# [GOAL OF THE EXERCISE]
The data below is to be output in full, unchanged.

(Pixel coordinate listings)
== Segment start ==

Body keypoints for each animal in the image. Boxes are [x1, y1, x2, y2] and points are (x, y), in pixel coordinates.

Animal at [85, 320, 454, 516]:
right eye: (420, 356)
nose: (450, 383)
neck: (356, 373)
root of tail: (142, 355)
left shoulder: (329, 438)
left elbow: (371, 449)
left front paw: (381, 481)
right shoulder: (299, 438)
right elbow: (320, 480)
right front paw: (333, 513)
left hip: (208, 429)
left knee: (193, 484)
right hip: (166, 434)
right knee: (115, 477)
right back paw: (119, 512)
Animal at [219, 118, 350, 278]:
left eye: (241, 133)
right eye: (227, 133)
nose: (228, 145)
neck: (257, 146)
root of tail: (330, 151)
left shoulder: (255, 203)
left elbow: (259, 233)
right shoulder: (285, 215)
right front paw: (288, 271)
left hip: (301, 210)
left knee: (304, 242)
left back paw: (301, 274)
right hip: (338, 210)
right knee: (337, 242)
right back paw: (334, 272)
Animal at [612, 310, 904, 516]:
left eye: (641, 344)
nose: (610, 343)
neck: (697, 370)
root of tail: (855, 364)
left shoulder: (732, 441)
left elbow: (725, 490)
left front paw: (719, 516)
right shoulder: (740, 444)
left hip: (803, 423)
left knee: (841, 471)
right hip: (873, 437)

== Segment end ==

# [OUTPUT FOR THIS TASK]
Body keypoints for each animal in the image. Boxes are [x1, y1, x2, y2] and points are (x, y), in pixel coordinates.

Animal at [85, 320, 454, 516]:
right eye: (420, 356)
nose: (450, 383)
neck: (356, 373)
root of tail: (142, 355)
left shoulder: (329, 438)
left elbow: (371, 449)
left front paw: (381, 481)
right shoulder: (299, 438)
right elbow: (320, 480)
right front paw: (333, 513)
left hip: (208, 429)
left knee: (193, 484)
right hip: (166, 434)
right knee: (115, 477)
right back paw: (119, 512)
Animal at [219, 118, 350, 278]:
left eye: (241, 133)
right eye: (227, 133)
nose: (228, 145)
neck: (257, 146)
root of tail: (330, 151)
left shoulder: (255, 203)
left elbow: (259, 233)
right shoulder: (285, 215)
right front paw: (288, 271)
left hip: (301, 210)
left knee: (304, 242)
left back paw: (301, 274)
right hip: (338, 210)
right knee: (337, 242)
right back paw: (334, 272)
Animal at [612, 310, 904, 516]:
left eye: (641, 344)
nose: (610, 343)
neck: (697, 370)
root of tail: (855, 364)
left shoulder: (732, 441)
left elbow: (725, 490)
left front paw: (719, 516)
right shoulder: (740, 444)
left hip: (803, 423)
left knee: (841, 471)
right hip: (873, 437)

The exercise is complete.